TASK REQUIREMENTS:
Please update the lines below by replacing "Attendance" with "Crowd size" everywhere, leaving everything else unchanged and the pictures out.

(Recorded data)
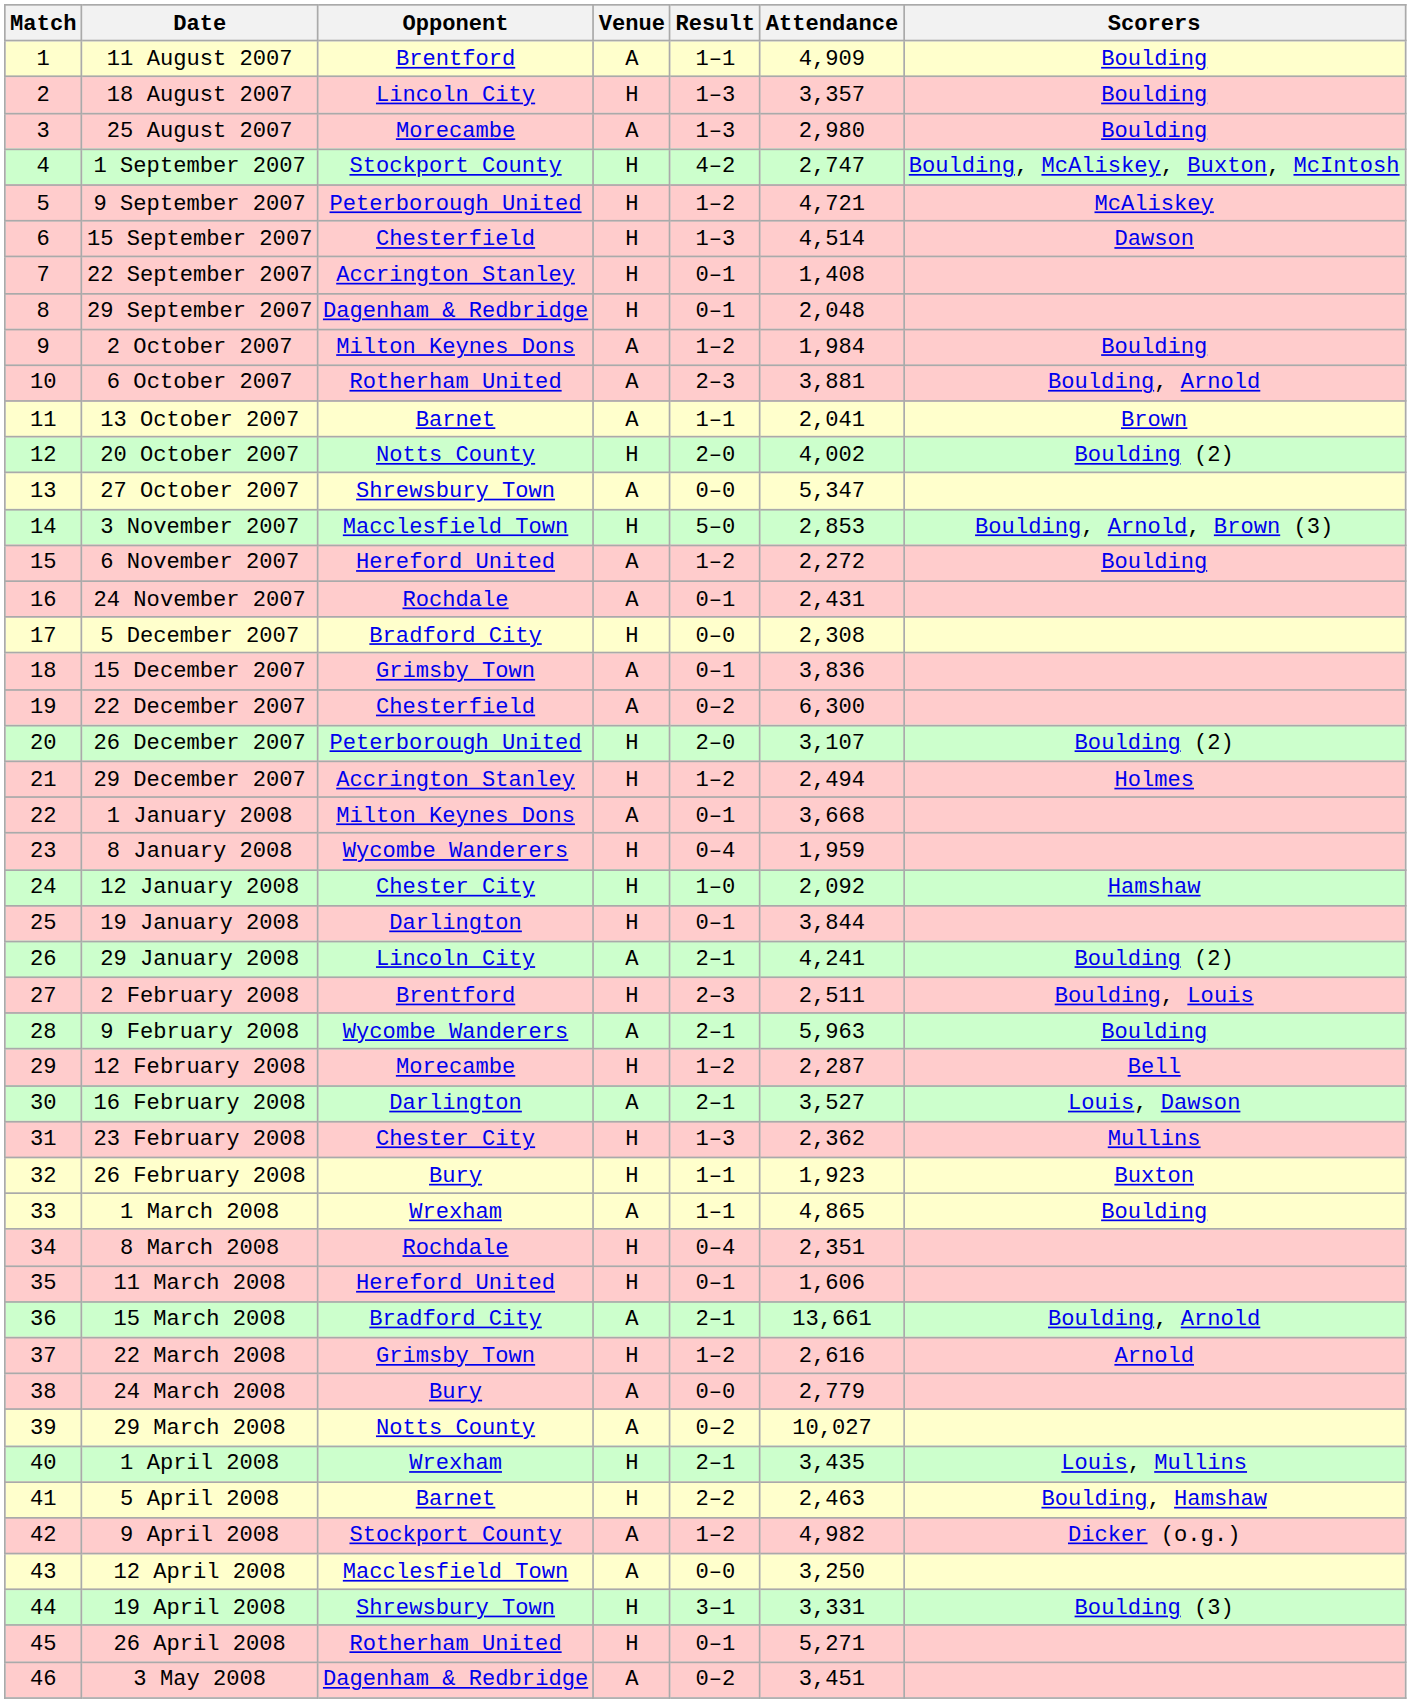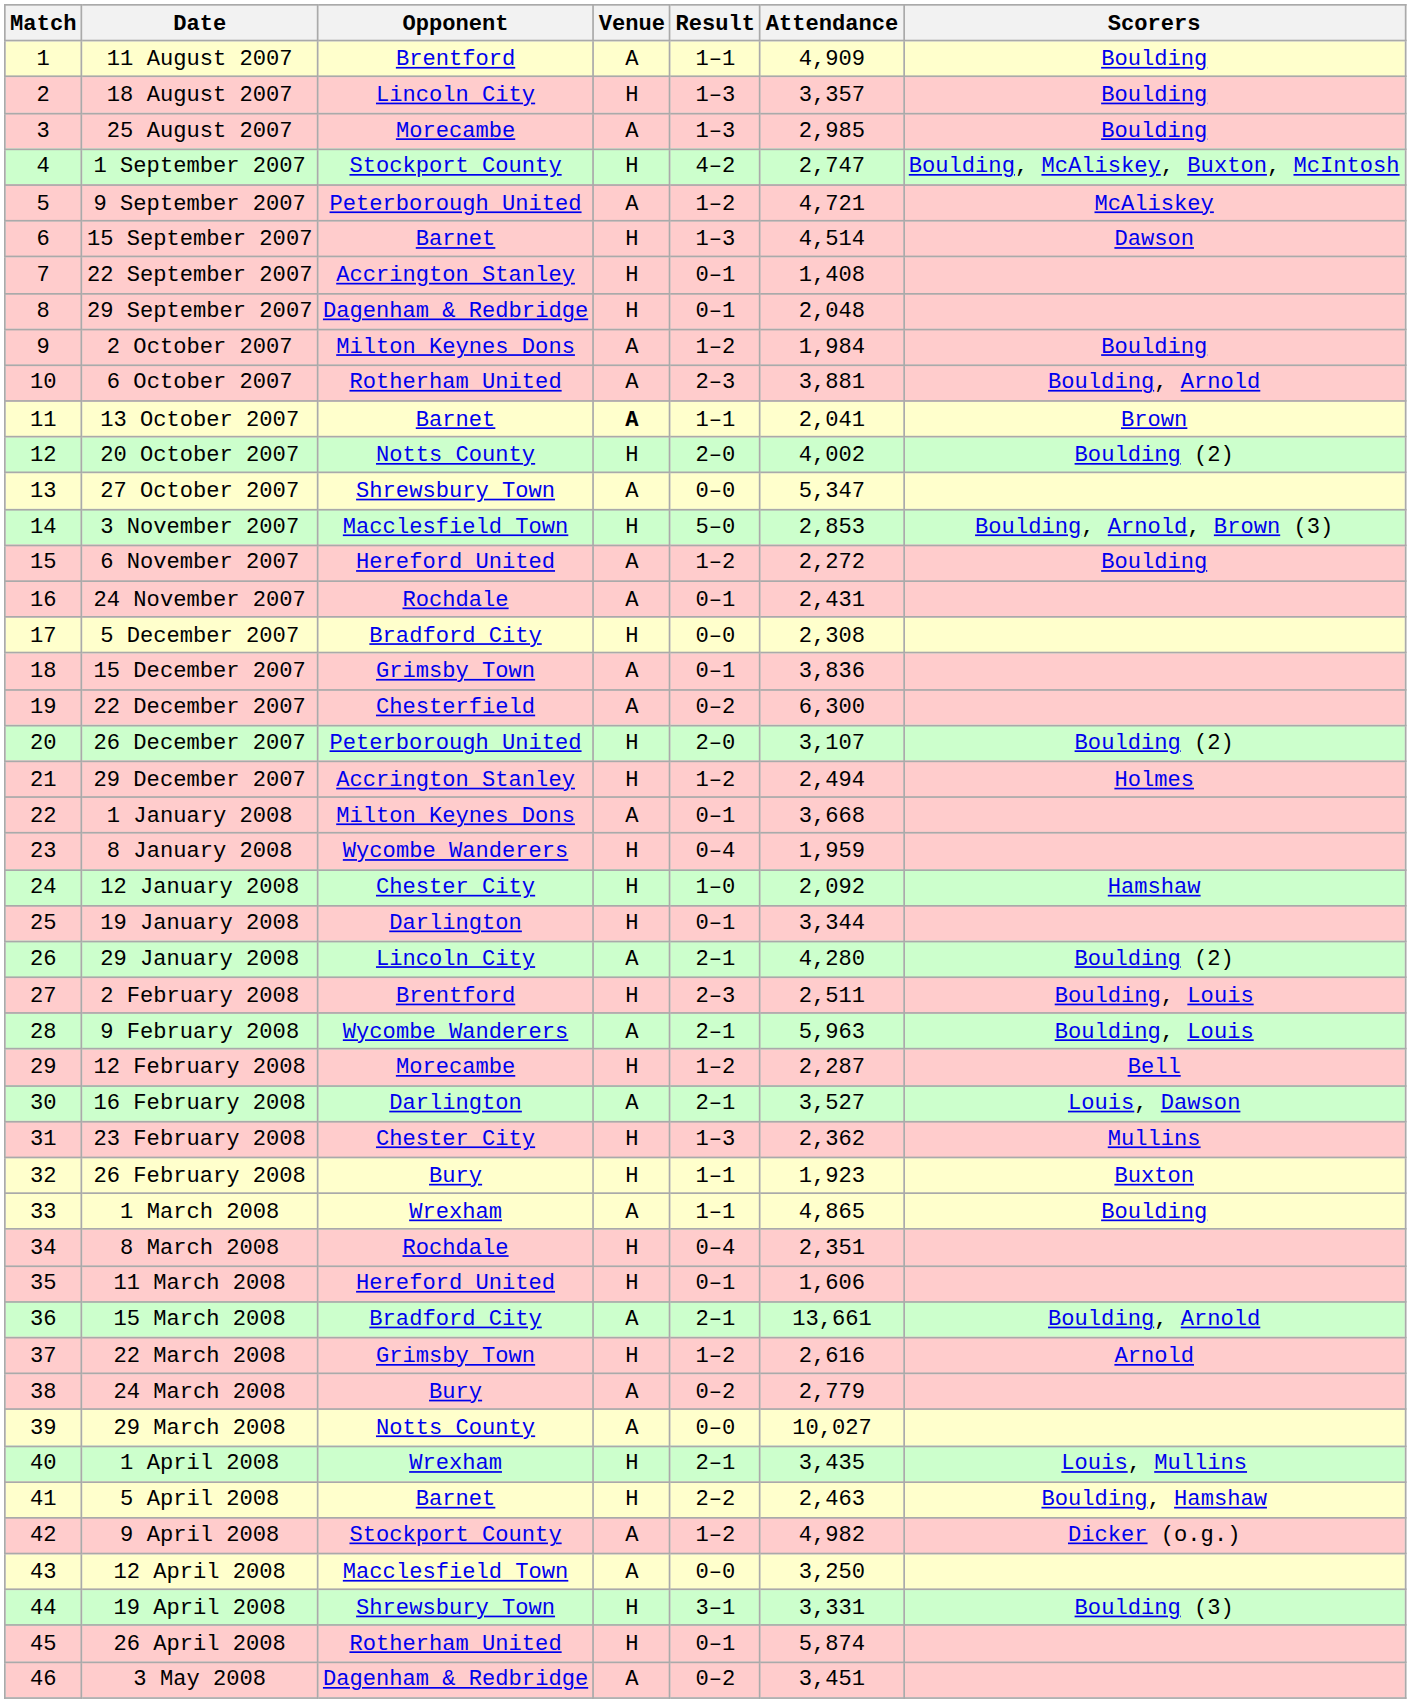25 August 2007 | Attendance: 2,980 -> 2,985
9 September 2007 | Venue: H -> A
15 September 2007 | Opponent: Chesterfield -> Barnet
13 October 2007 | Venue: normal -> bold
19 January 2008 | Attendance: 3,844 -> 3,344
29 January 2008 | Attendance: 4,241 -> 4,280
9 February 2008 | Scorers: Boulding -> Boulding, Louis
24 March 2008 | Result: 0–0 -> 0–2
29 March 2008 | Result: 0–2 -> 0–0
26 April 2008 | Attendance: 5,271 -> 5,874
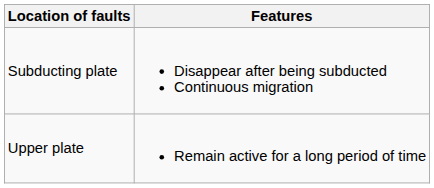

EXPECTED ANSWER:
25 August 2007 | Crowd size: 2,980 -> 2,985
9 September 2007 | Venue: H -> A
15 September 2007 | Opponent: Chesterfield -> Barnet
13 October 2007 | Venue: normal -> bold
19 January 2008 | Crowd size: 3,844 -> 3,344
29 January 2008 | Crowd size: 4,241 -> 4,280
9 February 2008 | Scorers: Boulding -> Boulding, Louis
24 March 2008 | Result: 0–0 -> 0–2
29 March 2008 | Result: 0–2 -> 0–0
26 April 2008 | Crowd size: 5,271 -> 5,874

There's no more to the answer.